Leonice vive na Terra Indígena Rio Branco, cortada pelos rios Branco e Guaporé, no município de Alta Floresta do Oeste, em Rondônia. Em território demarcado e homologado, ela convive com nove povos: Arua, Makurap, Kampé, Tupari, Dihoi, Jabuti, Sakirabia, Kanoê, Arikapú.
“Aqui no nosso estado somos 56 povos indígenas, incluindo isolados. Temos uma grande diversidade de culturas diferentes. Cada um tem o seu jeito de ser. Não está fácil manter as pessoas dentro das áreas indígenas, mas muitos compreendem a gravidade porque estão vendo os números de mortes no Brasil e no mundo.
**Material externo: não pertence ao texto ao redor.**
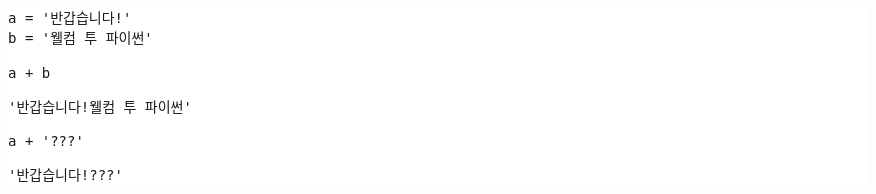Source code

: <div class="jp-CodeMirrorEditor jp-Editor jp-InputArea-editor" data-type="inline">
<div class="CodeMirror cm-s-jupyter">
<div class="highlight hl-ipython3"><pre><span></span><span class="n">a</span> <span class="o">=</span> <span class="s1">'반갑습니다!'</span>
<span class="n">b</span> <span class="o">=</span> <span class="s1">'웰컴 투 파이썬'</span>
</pre></div>
</div>
</div>
</div>
</div>
</div><div class="jp-Cell jp-CodeCell jp-Notebook-cell">
<div class="jp-Cell-inputWrapper">
<div class="jp-InputArea jp-Cell-inputArea">

<div class="jp-CodeMirrorEditor jp-Editor jp-InputArea-editor" data-type="inline">
<div class="CodeMirror cm-s-jupyter">
<div class="highlight hl-ipython3"><pre><span></span><span class="n">a</span> <span class="o">+</span> <span class="n">b</span>
</pre></div>
</div>
</div>
</div>
</div>
<div class="jp-Cell-outputWrapper">
<div class="jp-OutputArea jp-Cell-outputArea">
<div class="jp-OutputArea-child">

<div class="jp-RenderedText jp-OutputArea-output jp-OutputArea-executeResult" data-mime-type="text/plain">
<pre>'반갑습니다!웰컴 투 파이썬'</pre>
</div>
</div>
</div>
</div>
</div><div class="jp-Cell jp-CodeCell jp-Notebook-cell">
<div class="jp-Cell-inputWrapper">
<div class="jp-InputArea jp-Cell-inputArea">

<div class="jp-CodeMirrorEditor jp-Editor jp-InputArea-editor" data-type="inline">
<div class="CodeMirror cm-s-jupyter">
<div class="highlight hl-ipython3"><pre><span></span><span class="n">a</span> <span class="o">+</span> <span class="s1">'???'</span>
</pre></div>
</div>
</div>
</div>
</div>
<div class="jp-Cell-outputWrapper">
<div class="jp-OutputArea jp-Cell-outputArea">
<div class="jp-OutputArea-child">

<div class="jp-RenderedText jp-OutputArea-output jp-OutputArea-executeResult" data-mime-type="text/plain">
<pre>'반갑습니다!???'</pre>
</div>
</div>
</div>
</div>
</div><div class="jp-Cell jp-CodeCell jp-Notebook-cell">
<div class="jp-Cell-inputWrapper">
<div class="jp-InputArea jp-Cell-inputArea">
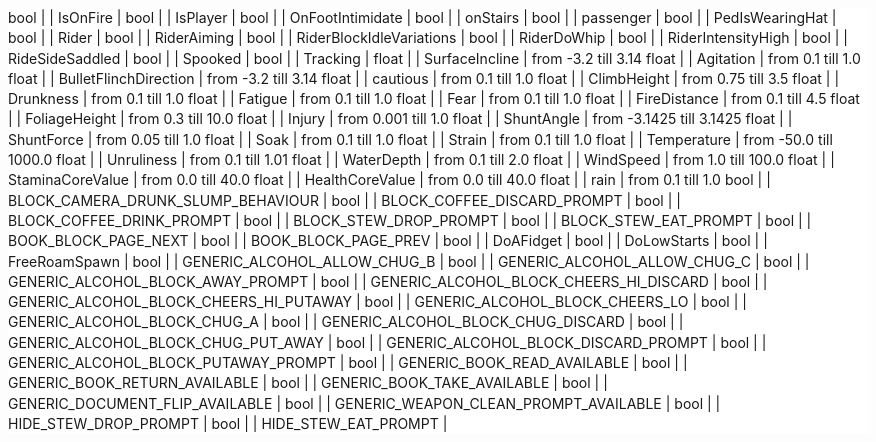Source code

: bool |  | IsOnFire |
bool |  | IsPlayer |
bool |  | OnFootIntimidate |
bool |  | onStairs |
bool |  | passenger |
bool |  | PedIsWearingHat |
bool |  | Rider |
bool |  | RiderAiming |
bool |  | RiderBlockIdleVariations |
bool |  | RiderDoWhip |
bool |  | RiderIntensityHigh |
bool |  | RideSideSaddled |
bool |  | Spooked |
bool |  | Tracking |
float |  | SurfaceIncline | from -3.2 till 3.14
float |  | Agitation | from 0.1 till 1.0
float |  | BulletFlinchDirection | from -3.2 till 3.14
float |  | cautious | from 0.1 till 1.0
float |  | ClimbHeight | from 0.75 till 3.5
float |  | Drunkness | from 0.1 till 1.0
float |  | Fatigue | from 0.1 till 1.0
float |  | Fear | from 0.1 till 1.0
float |  | FireDistance | from 0.1 till 4.5
float |  | FoliageHeight | from 0.3 till 10.0
float |  | Injury | from 0.001 till 1.0
float |  | ShuntAngle | from -3.1425 till 3.1425
float |  | ShuntForce | from 0.05 till 1.0
float |  | Soak | from 0.1 till 1.0
float |  | Strain | from 0.1 till 1.0
float |  | Temperature | from -50.0 till 1000.0
float |  | Unruliness | from 0.1 till 1.01
float |  | WaterDepth | from 0.1 till 2.0
float |  | WindSpeed | from 1.0 till 100.0
float |  | StaminaCoreValue | from 0.0 till 40.0
float |  | HealthCoreValue | from 0.0 till 40.0
float |  | rain | from 0.1 till 1.0
bool |  | BLOCK_CAMERA_DRUNK_SLUMP_BEHAVIOUR | 
bool |  | BLOCK_COFFEE_DISCARD_PROMPT | 
bool |  | BLOCK_COFFEE_DRINK_PROMPT | 
bool |  | BLOCK_STEW_DROP_PROMPT | 
bool |  | BLOCK_STEW_EAT_PROMPT | 
bool |  | BOOK_BLOCK_PAGE_NEXT | 
bool |  | BOOK_BLOCK_PAGE_PREV | 
bool |  | DoAFidget |
bool |  | DoLowStarts |
bool |  | FreeRoamSpawn | 
bool |  | GENERIC_ALCOHOL_ALLOW_CHUG_B | 
bool |  | GENERIC_ALCOHOL_ALLOW_CHUG_C | 
bool |  | GENERIC_ALCOHOL_BLOCK_AWAY_PROMPT | 
bool |  | GENERIC_ALCOHOL_BLOCK_CHEERS_HI_DISCARD | 
bool |  | GENERIC_ALCOHOL_BLOCK_CHEERS_HI_PUTAWAY | 
bool |  | GENERIC_ALCOHOL_BLOCK_CHEERS_LO | 
bool |  | GENERIC_ALCOHOL_BLOCK_CHUG_A | 
bool |  | GENERIC_ALCOHOL_BLOCK_CHUG_DISCARD | 
bool |  | GENERIC_ALCOHOL_BLOCK_CHUG_PUT_AWAY | 
bool |  | GENERIC_ALCOHOL_BLOCK_DISCARD_PROMPT | 
bool |  | GENERIC_ALCOHOL_BLOCK_PUTAWAY_PROMPT | 
bool |  | GENERIC_BOOK_READ_AVAILABLE | 
bool |  | GENERIC_BOOK_RETURN_AVAILABLE | 
bool |  | GENERIC_BOOK_TAKE_AVAILABLE | 
bool |  | GENERIC_DOCUMENT_FLIP_AVAILABLE | 
bool |  | GENERIC_WEAPON_CLEAN_PROMPT_AVAILABLE | 
bool |  | HIDE_STEW_DROP_PROMPT | 
bool |  | HIDE_STEW_EAT_PROMPT | 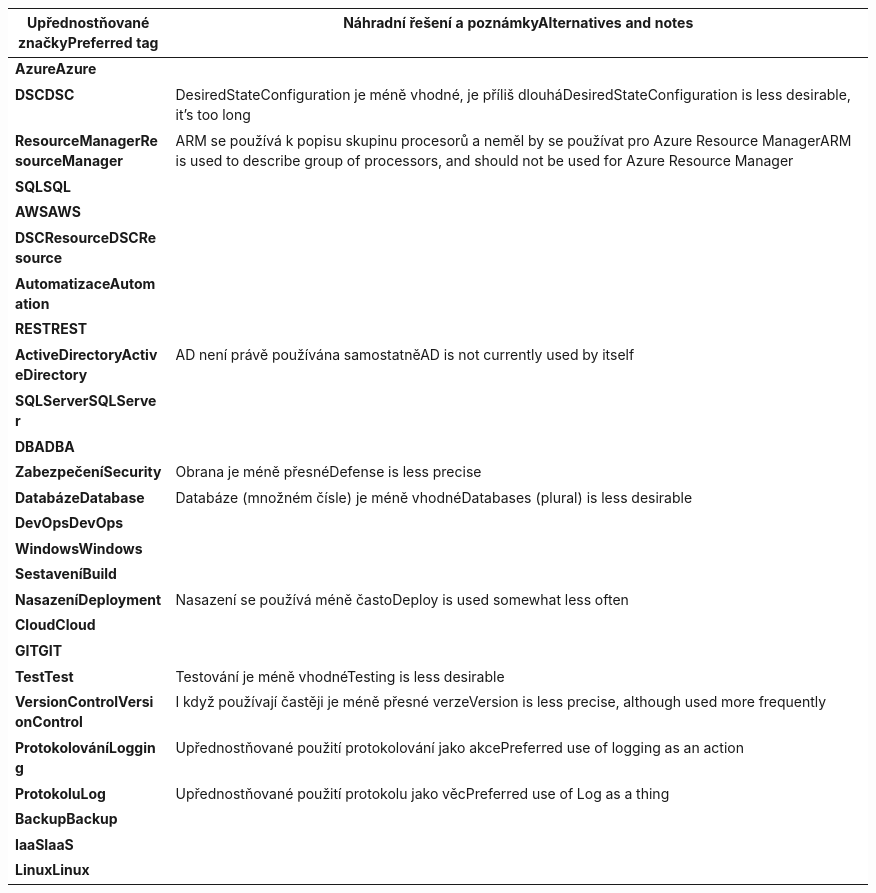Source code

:
| <span data-ttu-id="2d81f-261">**Upřednostňované značky**</span><span class="sxs-lookup"><span data-stu-id="2d81f-261">**Preferred tag**</span></span> | <span data-ttu-id="2d81f-262">**Náhradní řešení a poznámky**</span><span class="sxs-lookup"><span data-stu-id="2d81f-262">**Alternatives and notes**</span></span> |
| --- | --- |
| <span data-ttu-id="2d81f-263">**Azure**</span><span class="sxs-lookup"><span data-stu-id="2d81f-263">**Azure**</span></span> |  |
| <span data-ttu-id="2d81f-264">**DSC**</span><span class="sxs-lookup"><span data-stu-id="2d81f-264">**DSC**</span></span> | <span data-ttu-id="2d81f-265">DesiredStateConfiguration je méně vhodné, je příliš dlouhá</span><span class="sxs-lookup"><span data-stu-id="2d81f-265">DesiredStateConfiguration is less desirable, it’s too long</span></span> |
| <span data-ttu-id="2d81f-266">**ResourceManager**</span><span class="sxs-lookup"><span data-stu-id="2d81f-266">**ResourceManager**</span></span> | <span data-ttu-id="2d81f-267">ARM se používá k popisu skupinu procesorů a neměl by se používat pro Azure Resource Manager</span><span class="sxs-lookup"><span data-stu-id="2d81f-267">ARM is used to describe group of processors, and should not be used for Azure Resource Manager</span></span> | <span data-ttu-id="2d81f-268">**DSCResourceKit**</span><span class="sxs-lookup"><span data-stu-id="2d81f-268">**DSCResourceKit**</span></span> |  |
| <span data-ttu-id="2d81f-269">**SQL**</span><span class="sxs-lookup"><span data-stu-id="2d81f-269">**SQL**</span></span> |  |
| <span data-ttu-id="2d81f-270">**AWS**</span><span class="sxs-lookup"><span data-stu-id="2d81f-270">**AWS**</span></span> |  |
| <span data-ttu-id="2d81f-271">**DSCResource**</span><span class="sxs-lookup"><span data-stu-id="2d81f-271">**DSCResource**</span></span> |  |
| <span data-ttu-id="2d81f-272">**Automatizace**</span><span class="sxs-lookup"><span data-stu-id="2d81f-272">**Automation**</span></span> |  |
| <span data-ttu-id="2d81f-273">**REST**</span><span class="sxs-lookup"><span data-stu-id="2d81f-273">**REST**</span></span> |  |
| <span data-ttu-id="2d81f-274">**ActiveDirectory**</span><span class="sxs-lookup"><span data-stu-id="2d81f-274">**ActiveDirectory**</span></span> | <span data-ttu-id="2d81f-275">AD není právě používána samostatně</span><span class="sxs-lookup"><span data-stu-id="2d81f-275">AD is not currently used by itself</span></span>  |
| <span data-ttu-id="2d81f-276">**SQLServer**</span><span class="sxs-lookup"><span data-stu-id="2d81f-276">**SQLServer**</span></span> |  |
| <span data-ttu-id="2d81f-277">**DBA**</span><span class="sxs-lookup"><span data-stu-id="2d81f-277">**DBA**</span></span> |  |
| <span data-ttu-id="2d81f-278">**Zabezpečení**</span><span class="sxs-lookup"><span data-stu-id="2d81f-278">**Security**</span></span> | <span data-ttu-id="2d81f-279">Obrana je méně přesné</span><span class="sxs-lookup"><span data-stu-id="2d81f-279">Defense is less precise</span></span> |
| <span data-ttu-id="2d81f-280">**Databáze**</span><span class="sxs-lookup"><span data-stu-id="2d81f-280">**Database**</span></span> | <span data-ttu-id="2d81f-281">Databáze (množném čísle) je méně vhodné</span><span class="sxs-lookup"><span data-stu-id="2d81f-281">Databases (plural) is less desirable</span></span> |
| <span data-ttu-id="2d81f-282">**DevOps**</span><span class="sxs-lookup"><span data-stu-id="2d81f-282">**DevOps**</span></span> |  |
| <span data-ttu-id="2d81f-283">**Windows**</span><span class="sxs-lookup"><span data-stu-id="2d81f-283">**Windows**</span></span> |  |
| <span data-ttu-id="2d81f-284">**Sestavení**</span><span class="sxs-lookup"><span data-stu-id="2d81f-284">**Build**</span></span> |  |
| <span data-ttu-id="2d81f-285">**Nasazení**</span><span class="sxs-lookup"><span data-stu-id="2d81f-285">**Deployment**</span></span> | <span data-ttu-id="2d81f-286">Nasazení se používá méně často</span><span class="sxs-lookup"><span data-stu-id="2d81f-286">Deploy is used somewhat less often</span></span> |
| <span data-ttu-id="2d81f-287">**Cloud**</span><span class="sxs-lookup"><span data-stu-id="2d81f-287">**Cloud**</span></span> |  |
| <span data-ttu-id="2d81f-288">**GIT**</span><span class="sxs-lookup"><span data-stu-id="2d81f-288">**GIT**</span></span> |  |
| <span data-ttu-id="2d81f-289">**Test**</span><span class="sxs-lookup"><span data-stu-id="2d81f-289">**Test**</span></span> | <span data-ttu-id="2d81f-290">Testování je méně vhodné</span><span class="sxs-lookup"><span data-stu-id="2d81f-290">Testing is less desirable</span></span> |
| <span data-ttu-id="2d81f-291">**VersionControl**</span><span class="sxs-lookup"><span data-stu-id="2d81f-291">**VersionControl**</span></span> | <span data-ttu-id="2d81f-292">I když používají častěji je méně přesné verze</span><span class="sxs-lookup"><span data-stu-id="2d81f-292">Version is less precise, although used more frequently</span></span>  |
| <span data-ttu-id="2d81f-293">**Protokolování**</span><span class="sxs-lookup"><span data-stu-id="2d81f-293">**Logging**</span></span> | <span data-ttu-id="2d81f-294">Upřednostňované použití protokolování jako akce</span><span class="sxs-lookup"><span data-stu-id="2d81f-294">Preferred use of logging as an action</span></span> |
| <span data-ttu-id="2d81f-295">**Protokolu**</span><span class="sxs-lookup"><span data-stu-id="2d81f-295">**Log**</span></span> | <span data-ttu-id="2d81f-296">Upřednostňované použití protokolu jako věc</span><span class="sxs-lookup"><span data-stu-id="2d81f-296">Preferred use of Log as a thing</span></span> |
| <span data-ttu-id="2d81f-297">**Backup**</span><span class="sxs-lookup"><span data-stu-id="2d81f-297">**Backup**</span></span> |  |
| <span data-ttu-id="2d81f-298">**IaaS**</span><span class="sxs-lookup"><span data-stu-id="2d81f-298">**IaaS**</span></span> |  |
| <span data-ttu-id="2d81f-299">**Linux**</span><span class="sxs-lookup"><span data-stu-id="2d81f-299">**Linux**</span></span> |  |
A gente está tentando conversar mesmo com as dificuldades, por conta da falta de acesso à internet. Eu mesma, que sou uma coordenadora, estou na aldeia com a minha família e estou tentando levar informação para manter as nossas comunidades nas nossas bases”, explica.
Entre as orientações, estão atenção à higiene pessoal, aos cuidados com o lixo e às vulnerabilidades entre os povos indígenas. “Às vezes, a gente se cumprimenta com aperto de mão, é um hábito difícil de deixar. A gente tem preocupação com os parentes isolados, eles não tiveram contato com a sociedade não-indígena”, relata Leonice. Ela ressalta o receio histórico dis povos indígenas às doenças de não-indígenas, que ressurge com a Covid-19: “Não foi o coronavírus, mas outros vírus que dizimaram povos indígenas no Brasil. A gente tem esse medo. A preocupação é grande”.
Controle social - Eliana Karajá é representante dos povos indígenas na Comissão de Articulação com os Movimentos Sociais (CAMS), coordenadora da Associação Indígenas do Vale Araguaia (ASIVA) e integra a iniciativa Voz das Mulheres Indígenas. Ela avalia que os municípios não estão preparados para prestar atendimento adequado aos povos indígenas.
"Sou conselheira na cidade de Aragarças (Goiás) e pedi o plano de ação sobre o enfrentamento da pandemia, até para saber como informar indígenas que moram na cidade e na aldeia. Não há plano de contingenciamento nem definição sobre como as ações serão desenvolvidas”, afirma Eliana.
Ela conta que as ações municipais estão voltadas ao atendimento da população em geral e ainda não abordam as especificidades dos povos indígenas. As preocupações com a qualidade da resposta de saúde aos povos indígenas foram compartilhadas por lideranças por meio da comunicação presencial e via redes sociais.
A estratégia priorizada é o distanciamento social. “Orientamos o povo da nossa comunidade, mandando comunicados, enviando informações por WhatsApp, via Facebook, informando e mostrando a necessidade de isolamento das aldeias. Pedimos a caciques e lideranças para que fizessem o trabalho de comunicação nas aldeias sobre o que estava acontecendo fora da aldeia, já que não podíamos chegar até lá por conta da quarentena”, conta Eliana Karajá.
A conselheira salienta que as medidas de prevenção implicaram mudança de hábitos porque as pessoas têm o costume de manter contato físico. “Foram elaborados vídeos e áudios para que tivessem acesso ao que estava acontecendo fora da aldeia e para que não saíssem das aldeias. Há várias aldeias que fizeram compras e fecharam entrada e saída. Quem sai, tem que tomar os cuidados de higiene pessoal”, reitera.
Entre os principais argumentos apresentados aos povos indígenas para manter o isolamento estão a escassez do sistema público de saúde, a distância entre os municípios, a localização das aldeias e a especificidade de saúde dos povos indígenas. “Nós, povos indígenas, temos imunidade baixa e precisamos mesmo fazer o isolamento", aconselha Eliana Karajá.